# "The Ranger"



## CHEE (Dec 20, 2011)

My next project, just need a couple more things to get started.


----------



## scrubbinrims (Dec 20, 2011)

Very nice...I have always really liked that handlebar style.
Chris


----------



## rustyspoke66 (Dec 20, 2011)

Very cool, can't wait to see how it turns out.


----------



## s1b (Dec 21, 2011)

Great looking bike, I will be following its progress


----------



## videoranger (Dec 21, 2011)

Nice project, should be fun. Those are cool handle bars. The fender braces on that bike sure seem to be attached in rather odd places. You are also starting to look rather thin going by your avatar and maybe you should eat more Christmas cookies.


----------



## vintage2wheel (Jan 6, 2012)

videoranger said:


> Nice project, should be fun. Those are cool handle bars. The fender braces on that bike sure seem to be attached in rather odd places. You are also starting to look rather thin going by your avatar and maybe you should eat more Christmas cookies.




she is a nice one!!!


----------



## HIGGINSFOREVER (Jan 6, 2012)

Thats a interesting looking set up on the brake arm.Going to make a cool looking rider.


----------



## Backpedaler (Jan 6, 2012)

HIGGINSFOREVER said:


> Thats a interesting looking set up on the brake arm.Going to make a cool looking rider.

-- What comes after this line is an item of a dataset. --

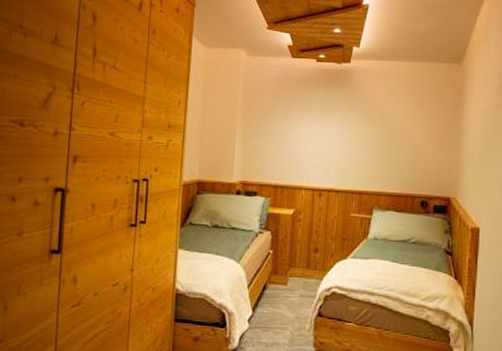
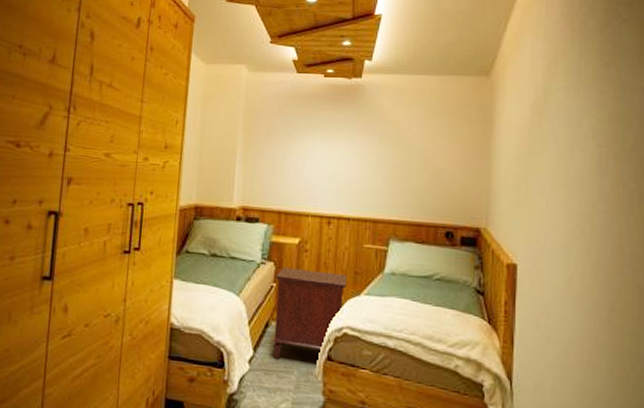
nightstand: none [269,236,336,317] -> present [272,267,347,359]

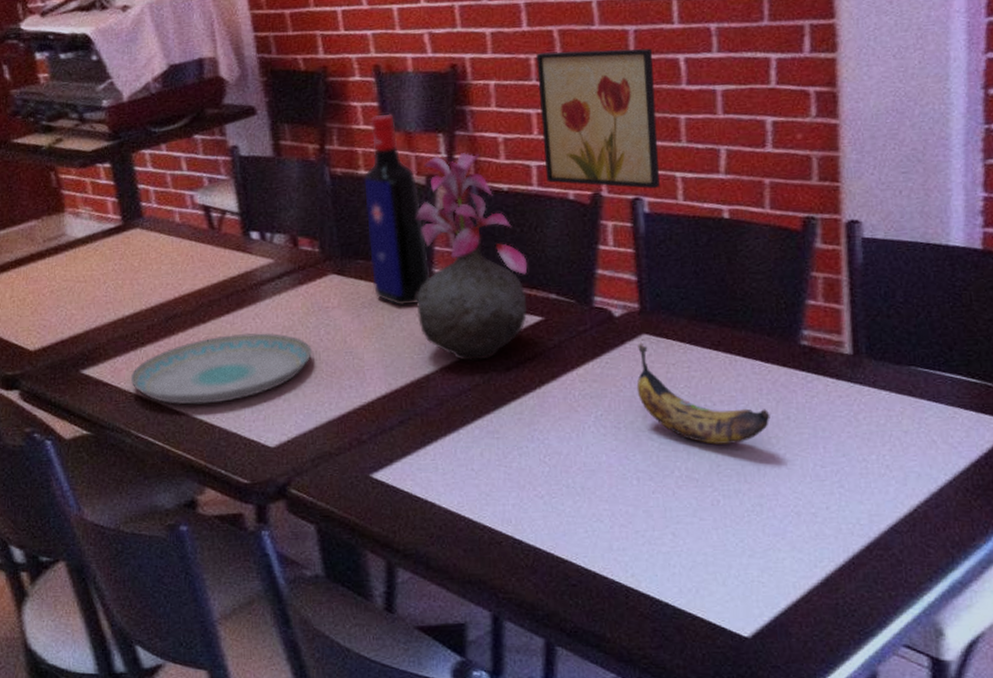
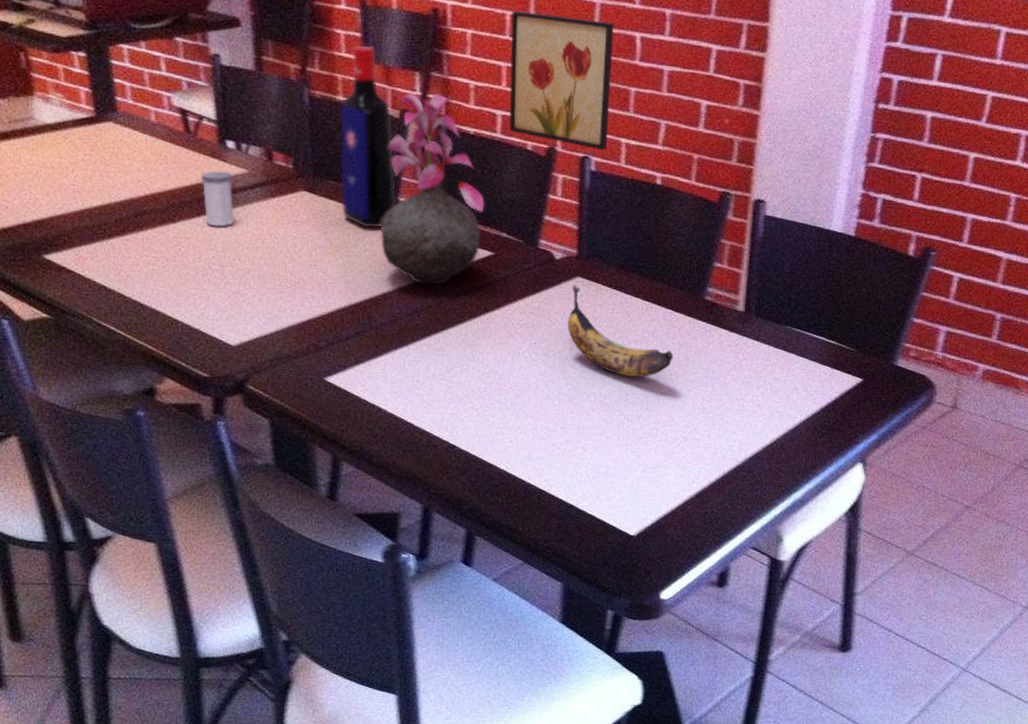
plate: present [130,333,312,405] -> none [95,236,278,300]
salt shaker: none [227,264,264,323] -> present [200,171,234,227]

New Departure model "A" hub,  correct?


----------



## CHEE (Jan 20, 2012)

Picked up some goods......had to buy another Ranger for the crank, sprocket & pedals, sold it and broke even.
found a kickstand at the local LB SwapMeet. Still on the hunt for a seat...


----------



## bricycle (Jan 21, 2012)

L@@king good!...great pedals!!!!!!!!!!


----------



## Larmo63 (Jan 21, 2012)

I have an Aristocrat seat and Mead pump.......

Not cheap though.....


----------



## SCHWINNRAY69 (Jan 21, 2012)

Looks great!


----------



## CHEE (Jan 23, 2012)

looking to sell them?




Larmo63 said:


> I have an Aristocrat seat and Mead pump.......
> 
> Not cheap though.....


----------